◆ JOB ◆
Beginning at the line that holds "color: #0f172a ->", transcribe each line exactly through the end of the records, and leave any pictures out.

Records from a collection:
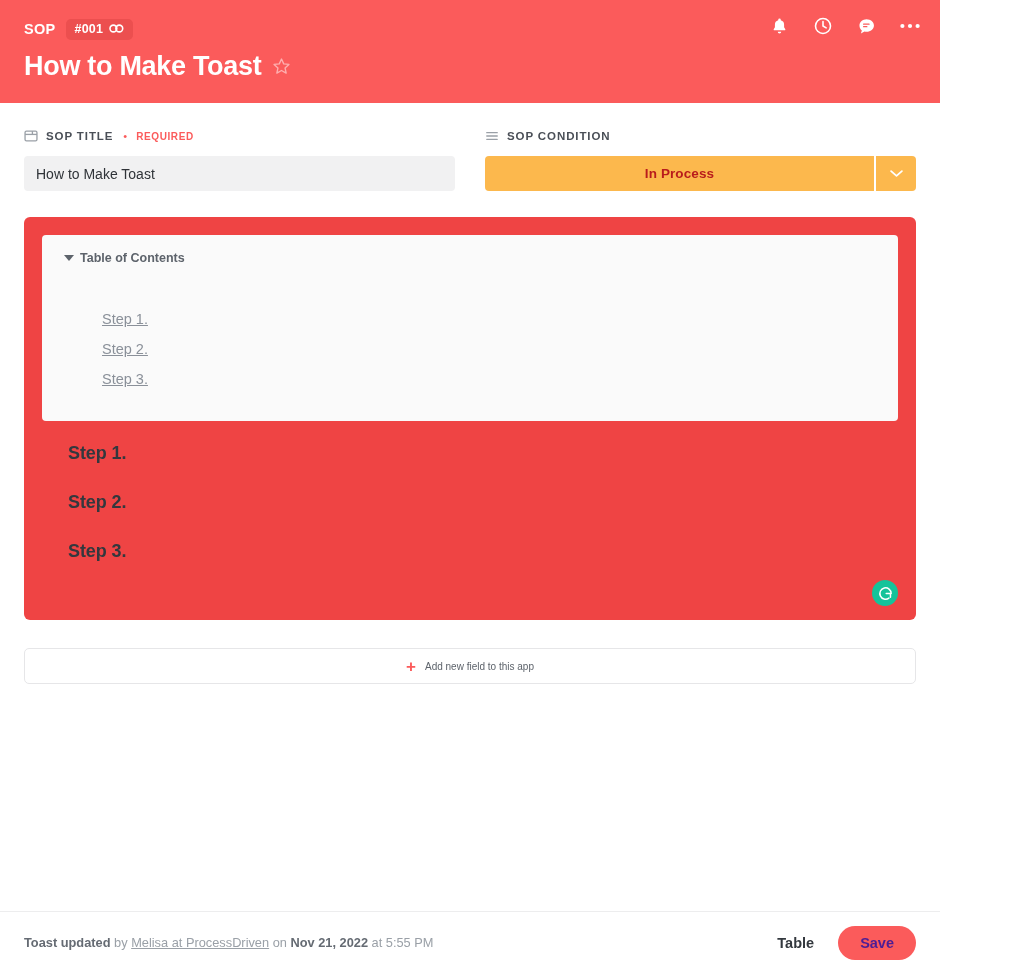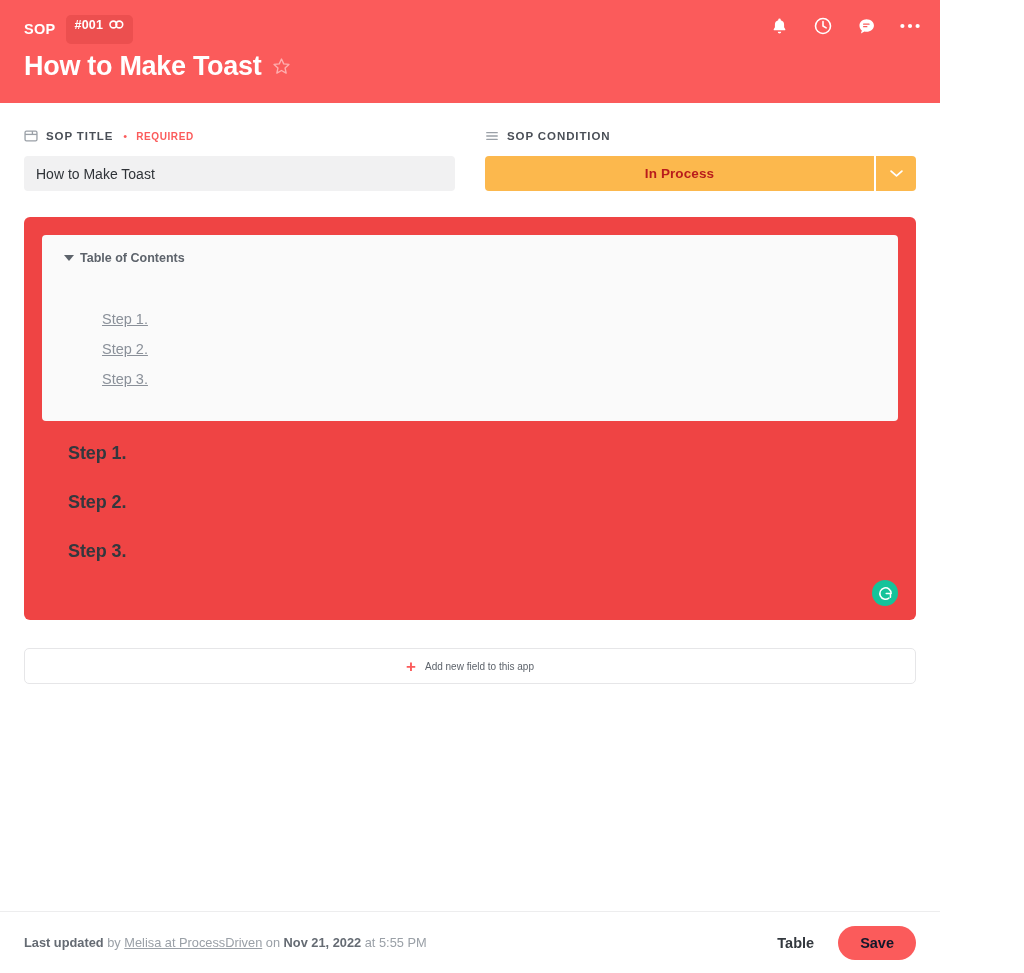"#001" .id-pill { padding: 3px 9px 12px 9px -> 3px 9px 4px 9px }
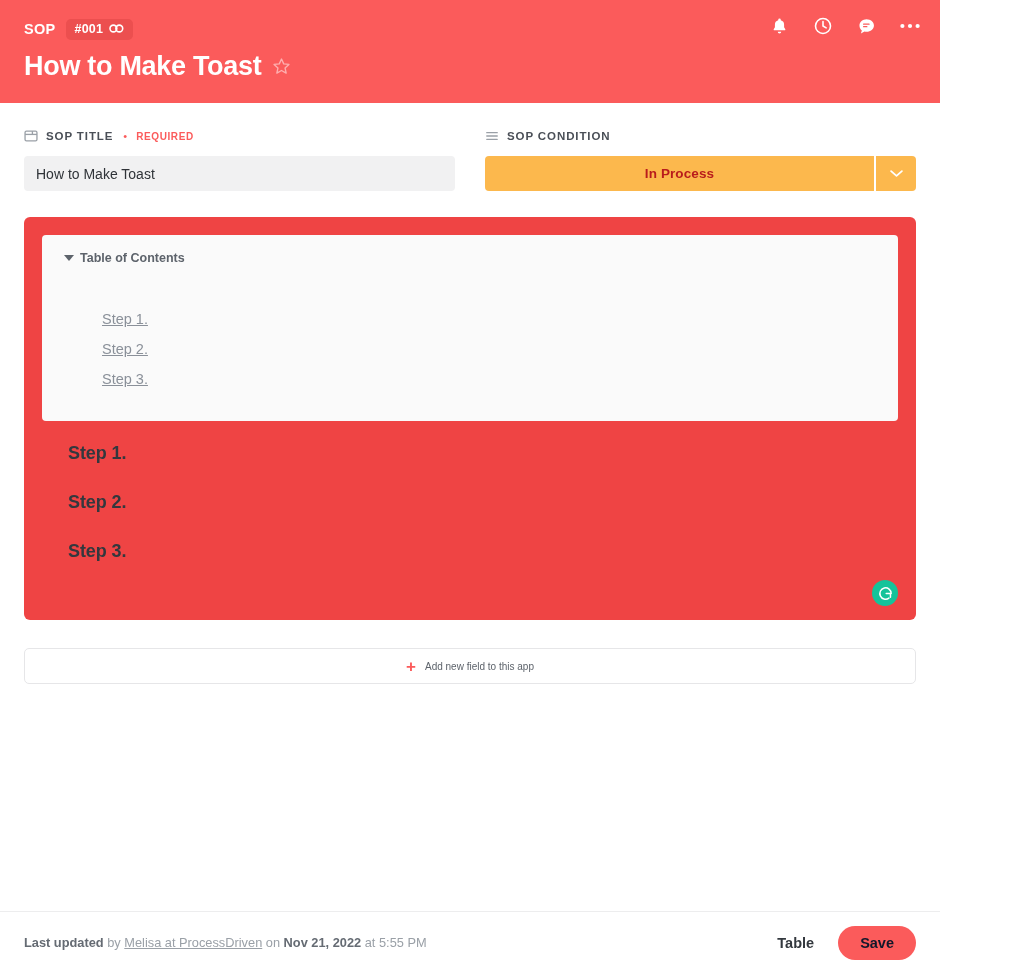"Last updated" b { text: Last -> Toast }
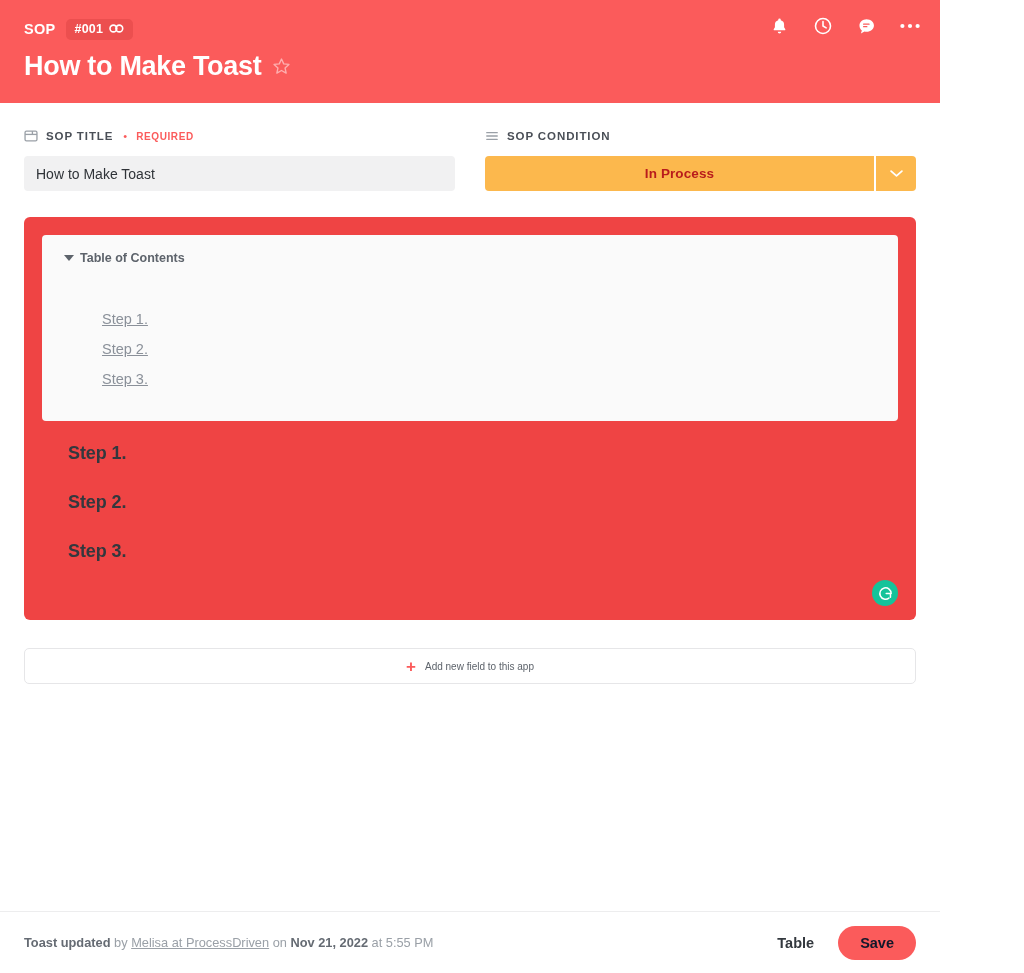"Save" .save-btn { color: #0f172a -> #4c1d95 }
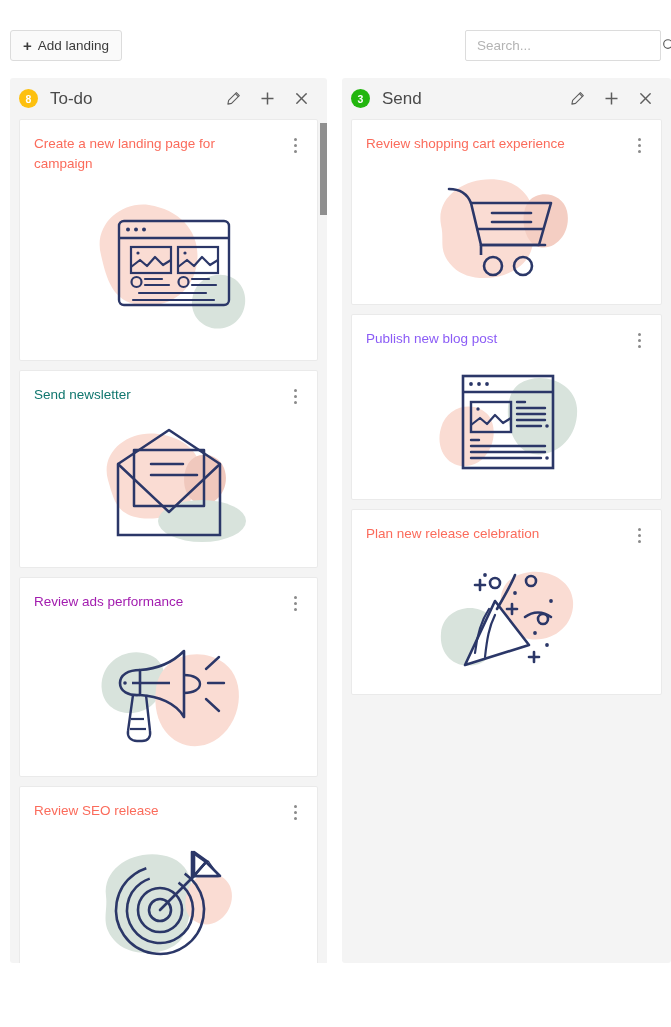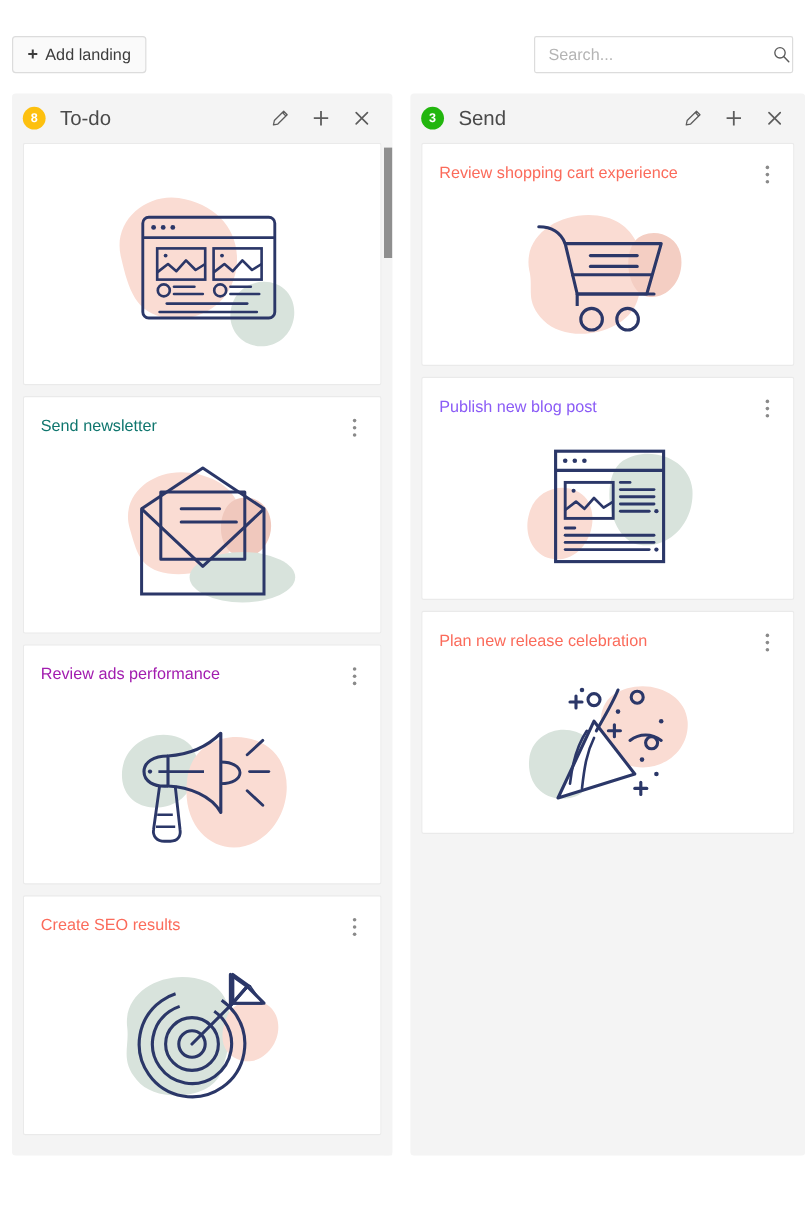"Search..." .search-wrap { width: 216px -> 196px }
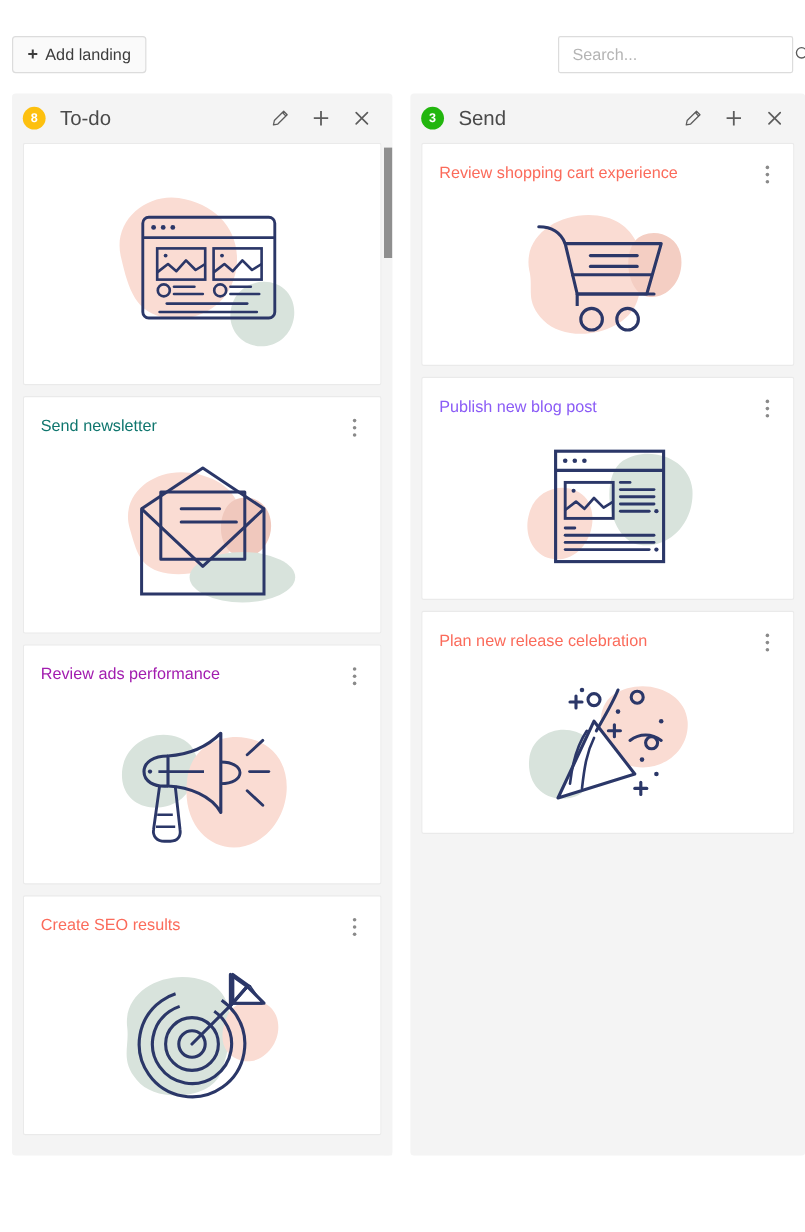"Create a new landing page" div.card-head { html: none -> <div> <div>Create a new landing page for campaign</div> <div> <i></i> <i></i> <i></i> </div> </div> }
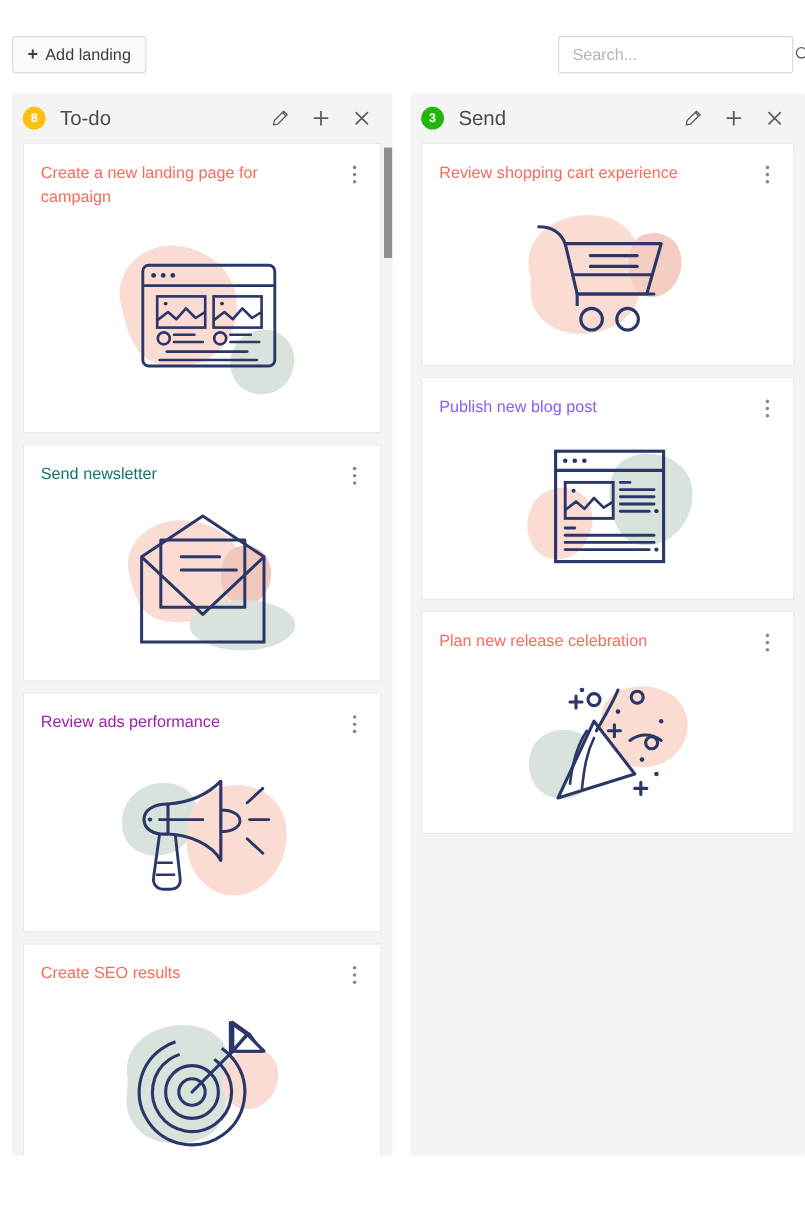"Create SEO results" div.card-title { text: Create SEO results -> Review SEO release }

◆ TASK RESPONSE ◆
"Save" .save-btn { color: #0f172a -> #4c1d95 }
"Search..." .search-wrap { width: 216px -> 196px }
"Create a new landing page" div.card-head { html: none -> <div> <div>Create a new landing page for campaign</div> <div> <i></i> <i></i> <i></i> </div> </div> }
"Create SEO results" div.card-title { text: Create SEO results -> Review SEO release }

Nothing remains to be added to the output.